The Securities and Exchange Commission is on Twitter. And the regulators were following Elon Musk's, CEO and Chairman of Tesla, and his Tweets. Mr. Musk and Tesla entered into a settlement in October 2018 following Mr. Musk's Tweets that said Tesla was going private and that he had secured the funding for such. That kind of statement from the CEO of a publicly traded company does move markets. The statements were not true.
Under the terms of the settlement, Tesla was required to scrutinize Mr. Musk's Tweets prior to their publication in order to prevent the use of Twitter for posting information that could move markets. Such information should come through official company statements or regulatory filings such as 8-ks, 100Qs, and 10-Ks, or proxy statements.
Mr. Musk had a bad attitude about the settlement and had been using his Twitter account to goad the regulators, calling them "Shortseller Enrichment Commission." In addition, Mr. Musk gave an interview to "60 Minutes" in December 2018 in which he said: (1) That no one at Tesla was routinely review his Tweets; (2) Offered the following during his interview, "To be clear, I do not respect the SEC." and (3) "The only Tweets that would have to be, say, reviewed would be if a tweet had a probability of causing a movement in the stock. Otherwise, it's 'Hello, First Amendment' -- like Freedom of Speech is fundamental."
On February 19, 2019, Mr.
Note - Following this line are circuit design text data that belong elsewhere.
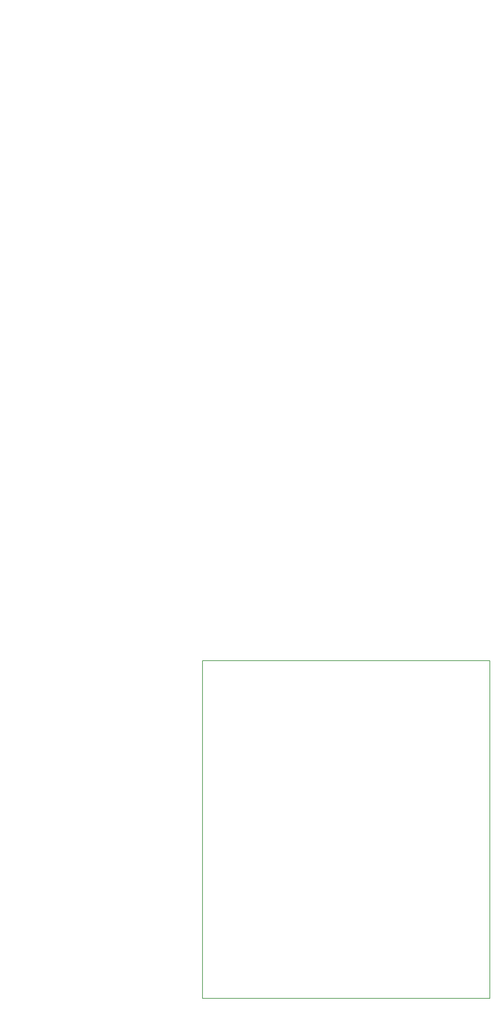
<source format=gm1>
%TF.GenerationSoftware,KiCad,Pcbnew,(6.0.1)*%
%TF.CreationDate,2022-02-13T15:50:39-08:00*%
%TF.ProjectId,keymani,6b65796d-616e-4692-9e6b-696361645f70,-*%
%TF.SameCoordinates,Original*%
%TF.FileFunction,Profile,NP*%
%FSLAX46Y46*%
G04 Gerber Fmt 4.6, Leading zero omitted, Abs format (unit mm)*
G04 Created by KiCad (PCBNEW (6.0.1)) date 2022-02-13 15:50:39*
%MOMM*%
%LPD*%
G01*
G04 APERTURE LIST*
%TA.AperFunction,Profile*%
%ADD10C,0.100000*%
%TD*%
%TA.AperFunction,Profile*%
%ADD11C,0.200000*%
%TD*%
G04 APERTURE END LIST*
D10*
X67000001Y94000000D02*
G75*
G03*
X67000001Y94000000I-1J0D01*
G01*
D11*
X190000000Y-70000000D02*
X116000000Y-70000000D01*
X116000000Y-70000000D02*
X116000000Y-157000000D01*
X116000000Y-157000000D02*
X190000000Y-157000000D01*
X190000000Y-157000000D02*
X190000000Y-70000000D01*
M02*

</source>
Musk tweeted at 7:15 PM EST that Tesla would build 500,000 vehicles in 2019. The company's quarterly report, filed on January 30, 2019 said that Tesla would make as many as 400,000 cars in 2019. Later Mr. Musk issued a corrective Tweet, "Meant to say annualized production rate at the end of n2019 probably around 500k, ie 10k cars/week. Deliveries for year still estimated to be about 400k." Both Tweets occurred after the markets had closed.
Officers and directors of companies have information about their companies that should be released in a screened and universal fashion, with consistency in all statements, whether written or oral. The dissemination of overly optimistic or overly pessimistic information about a company are violations of 10b -- the statutory provision on fraud in the secondary market. Corporate release of information that inflates earnings or performance misleads investors and moves markets. The SEC's supervision of Tesla and Musk is a means of curbing Mr. Musk's overly optimistic releases of information via Twitter that are not supported by other corporate information.
The SEC was reading and caught Mr. Musk's successive tweets on production. The SEC contacted Tesla on February 20, 2019 and asked if anyone had reviewed the Tweets. The lawyers for Tesla responded that no one had approved the first Tweet, but lawyers had helped draft the second Tweet. Tesla named a new general counsel the next day (The company said the departure was already in the works).
The SEC then filed a motion in federal district court to have Mr. Musk held in contempt of court for violating the settlement agreement. In order to get Mr. Musk to comply with the terms of the settlement, a judge could bar him from being an officer or director of the company (or any public company) as the harshest sanction. Because the initial Tweet was self-corrected and the Tweets were made after-hours, the harshest sanction is unlikely. Or, the judge could simply impose additional requirements in order to rein Mr. Musk into compliance with the settlement terms. Tesla and Mr. Musk have until March 11 to respond to the motion.
Mr. Musk was tweeting away after the SEC filed its motion on February 25, 2019, stating, "SEC forgot to read Tesla earnings transcript, which clearly states 350k to 500k. How embarrassing . . . " The, later at 4:25 AM the next morning, Mr. Musk tweeted again, "Something is broken with SEC oversight." Agitating one's regulator may not be the most effective strategy.
Explain why dissemination of accurate corporate information is critical in the secondary markets.
How do a CEO's Tweets affect markets? What kind of Tweets should CEOs avoid?